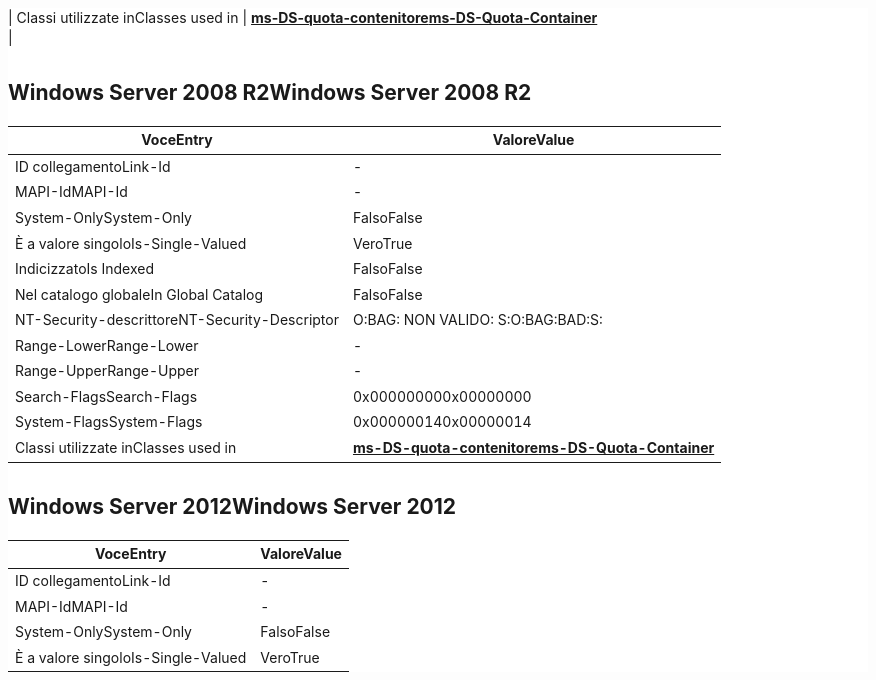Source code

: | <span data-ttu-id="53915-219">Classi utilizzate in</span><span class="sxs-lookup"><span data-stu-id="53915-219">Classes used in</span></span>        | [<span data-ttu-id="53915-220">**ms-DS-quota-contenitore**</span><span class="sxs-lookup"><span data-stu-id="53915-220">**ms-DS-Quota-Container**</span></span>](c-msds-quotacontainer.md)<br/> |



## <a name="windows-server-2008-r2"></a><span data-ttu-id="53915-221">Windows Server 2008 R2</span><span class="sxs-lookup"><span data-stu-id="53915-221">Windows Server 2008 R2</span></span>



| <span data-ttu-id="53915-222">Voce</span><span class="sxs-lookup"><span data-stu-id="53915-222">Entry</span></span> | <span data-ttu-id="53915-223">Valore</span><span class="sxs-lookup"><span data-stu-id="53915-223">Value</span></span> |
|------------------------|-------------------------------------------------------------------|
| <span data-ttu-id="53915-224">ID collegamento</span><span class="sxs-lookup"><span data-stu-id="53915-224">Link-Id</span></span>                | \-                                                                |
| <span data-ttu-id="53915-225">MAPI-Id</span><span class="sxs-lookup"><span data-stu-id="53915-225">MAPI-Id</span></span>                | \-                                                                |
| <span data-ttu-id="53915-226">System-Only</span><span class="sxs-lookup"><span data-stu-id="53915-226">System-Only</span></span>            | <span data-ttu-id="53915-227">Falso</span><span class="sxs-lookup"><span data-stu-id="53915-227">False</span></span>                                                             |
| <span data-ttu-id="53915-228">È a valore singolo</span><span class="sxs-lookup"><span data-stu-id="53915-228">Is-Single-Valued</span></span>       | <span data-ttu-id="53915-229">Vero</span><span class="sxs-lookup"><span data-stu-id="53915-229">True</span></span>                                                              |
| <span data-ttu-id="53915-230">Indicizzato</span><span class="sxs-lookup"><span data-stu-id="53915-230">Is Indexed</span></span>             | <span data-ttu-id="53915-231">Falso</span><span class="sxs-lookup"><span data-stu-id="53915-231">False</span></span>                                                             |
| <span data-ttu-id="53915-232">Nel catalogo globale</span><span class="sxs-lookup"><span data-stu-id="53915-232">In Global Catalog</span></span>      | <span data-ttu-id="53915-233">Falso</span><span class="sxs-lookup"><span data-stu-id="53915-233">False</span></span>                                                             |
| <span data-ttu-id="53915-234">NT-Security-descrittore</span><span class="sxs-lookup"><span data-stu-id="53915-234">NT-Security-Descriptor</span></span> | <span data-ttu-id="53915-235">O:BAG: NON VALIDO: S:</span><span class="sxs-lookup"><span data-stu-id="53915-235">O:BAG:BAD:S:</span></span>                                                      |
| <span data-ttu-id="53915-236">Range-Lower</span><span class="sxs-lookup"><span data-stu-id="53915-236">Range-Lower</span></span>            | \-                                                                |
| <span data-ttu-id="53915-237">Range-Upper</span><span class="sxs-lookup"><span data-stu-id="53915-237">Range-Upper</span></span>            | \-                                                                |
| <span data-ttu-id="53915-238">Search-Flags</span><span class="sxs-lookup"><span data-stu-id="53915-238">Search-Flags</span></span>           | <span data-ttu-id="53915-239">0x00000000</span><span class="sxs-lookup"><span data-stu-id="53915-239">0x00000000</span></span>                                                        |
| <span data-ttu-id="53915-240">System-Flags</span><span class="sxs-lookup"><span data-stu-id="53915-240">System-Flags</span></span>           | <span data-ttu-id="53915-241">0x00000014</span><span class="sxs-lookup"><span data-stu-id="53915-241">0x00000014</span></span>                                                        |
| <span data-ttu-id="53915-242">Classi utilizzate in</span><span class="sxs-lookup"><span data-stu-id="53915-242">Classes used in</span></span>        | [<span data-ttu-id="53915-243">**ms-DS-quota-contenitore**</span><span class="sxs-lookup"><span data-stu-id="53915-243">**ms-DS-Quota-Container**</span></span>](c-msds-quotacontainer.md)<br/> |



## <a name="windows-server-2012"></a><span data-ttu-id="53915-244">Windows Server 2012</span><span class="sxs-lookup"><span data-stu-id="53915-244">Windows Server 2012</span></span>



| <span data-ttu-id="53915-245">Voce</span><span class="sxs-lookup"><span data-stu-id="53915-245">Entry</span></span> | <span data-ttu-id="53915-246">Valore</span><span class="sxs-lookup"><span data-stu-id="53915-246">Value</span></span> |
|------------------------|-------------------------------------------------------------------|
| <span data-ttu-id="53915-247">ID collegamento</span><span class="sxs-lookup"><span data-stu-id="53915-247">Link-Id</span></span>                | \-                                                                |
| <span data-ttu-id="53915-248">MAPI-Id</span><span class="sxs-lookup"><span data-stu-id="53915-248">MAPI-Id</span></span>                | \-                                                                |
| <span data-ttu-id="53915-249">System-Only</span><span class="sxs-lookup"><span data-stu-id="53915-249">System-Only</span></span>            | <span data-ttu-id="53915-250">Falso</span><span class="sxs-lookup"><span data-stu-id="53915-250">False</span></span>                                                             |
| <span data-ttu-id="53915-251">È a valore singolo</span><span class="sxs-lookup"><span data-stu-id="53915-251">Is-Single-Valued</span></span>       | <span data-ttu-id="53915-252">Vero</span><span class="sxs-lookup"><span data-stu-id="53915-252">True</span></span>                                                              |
--
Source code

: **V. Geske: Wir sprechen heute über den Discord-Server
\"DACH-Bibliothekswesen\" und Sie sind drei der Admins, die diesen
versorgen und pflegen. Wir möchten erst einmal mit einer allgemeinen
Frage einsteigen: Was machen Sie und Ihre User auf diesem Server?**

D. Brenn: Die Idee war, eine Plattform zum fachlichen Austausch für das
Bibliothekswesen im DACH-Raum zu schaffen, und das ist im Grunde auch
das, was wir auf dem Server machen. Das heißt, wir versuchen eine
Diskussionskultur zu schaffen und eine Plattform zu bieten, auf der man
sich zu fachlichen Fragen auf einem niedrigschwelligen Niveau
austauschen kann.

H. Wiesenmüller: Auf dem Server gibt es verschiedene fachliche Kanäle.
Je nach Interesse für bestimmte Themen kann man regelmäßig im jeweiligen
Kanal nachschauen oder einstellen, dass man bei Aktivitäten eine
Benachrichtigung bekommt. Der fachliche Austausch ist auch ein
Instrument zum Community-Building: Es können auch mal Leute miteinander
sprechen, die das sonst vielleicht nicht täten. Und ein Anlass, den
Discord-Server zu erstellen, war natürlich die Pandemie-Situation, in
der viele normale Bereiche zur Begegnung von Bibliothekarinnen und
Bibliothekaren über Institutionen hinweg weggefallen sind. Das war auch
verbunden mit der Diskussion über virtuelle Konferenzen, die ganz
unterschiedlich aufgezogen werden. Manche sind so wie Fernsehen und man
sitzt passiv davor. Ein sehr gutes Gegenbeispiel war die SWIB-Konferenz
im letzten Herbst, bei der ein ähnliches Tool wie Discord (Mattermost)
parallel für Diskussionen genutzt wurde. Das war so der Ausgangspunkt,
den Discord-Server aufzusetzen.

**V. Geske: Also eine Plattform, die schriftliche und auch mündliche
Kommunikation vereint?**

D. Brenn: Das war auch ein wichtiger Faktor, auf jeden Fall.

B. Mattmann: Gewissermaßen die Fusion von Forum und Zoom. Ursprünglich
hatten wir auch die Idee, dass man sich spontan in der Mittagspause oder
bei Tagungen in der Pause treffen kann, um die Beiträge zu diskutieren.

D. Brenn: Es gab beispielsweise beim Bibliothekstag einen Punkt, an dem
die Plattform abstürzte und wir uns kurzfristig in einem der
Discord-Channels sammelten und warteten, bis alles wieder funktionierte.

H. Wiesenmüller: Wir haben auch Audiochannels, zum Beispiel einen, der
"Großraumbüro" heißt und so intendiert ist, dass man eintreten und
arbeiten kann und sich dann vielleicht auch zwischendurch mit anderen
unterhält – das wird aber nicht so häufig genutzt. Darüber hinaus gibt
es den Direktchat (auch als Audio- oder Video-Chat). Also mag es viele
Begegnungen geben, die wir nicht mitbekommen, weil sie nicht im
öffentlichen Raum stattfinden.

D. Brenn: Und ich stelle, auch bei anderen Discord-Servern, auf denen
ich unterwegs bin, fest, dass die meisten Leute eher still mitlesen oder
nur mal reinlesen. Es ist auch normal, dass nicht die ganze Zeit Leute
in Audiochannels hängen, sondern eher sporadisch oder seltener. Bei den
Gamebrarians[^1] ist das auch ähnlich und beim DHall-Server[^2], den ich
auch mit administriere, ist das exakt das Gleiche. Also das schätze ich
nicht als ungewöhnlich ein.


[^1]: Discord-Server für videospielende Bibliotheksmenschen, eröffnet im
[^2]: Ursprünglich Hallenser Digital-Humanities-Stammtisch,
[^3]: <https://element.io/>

TO-DO ITEM –
Return, unchanged, the lines of the second item from the line with "über den Discord-Server" up to and including the line with "Frage einsteigen: Was".

TASK ANSWER –
: **V. Geske: Wir sprechen heute über den Discord-Server
\"DACH-Bibliothekswesen\" und Sie sind drei der Admins, die diesen
versorgen und pflegen. Wir möchten erst einmal mit einer allgemeinen
Frage einsteigen: Was machen Sie und Ihre User auf diesem Server?**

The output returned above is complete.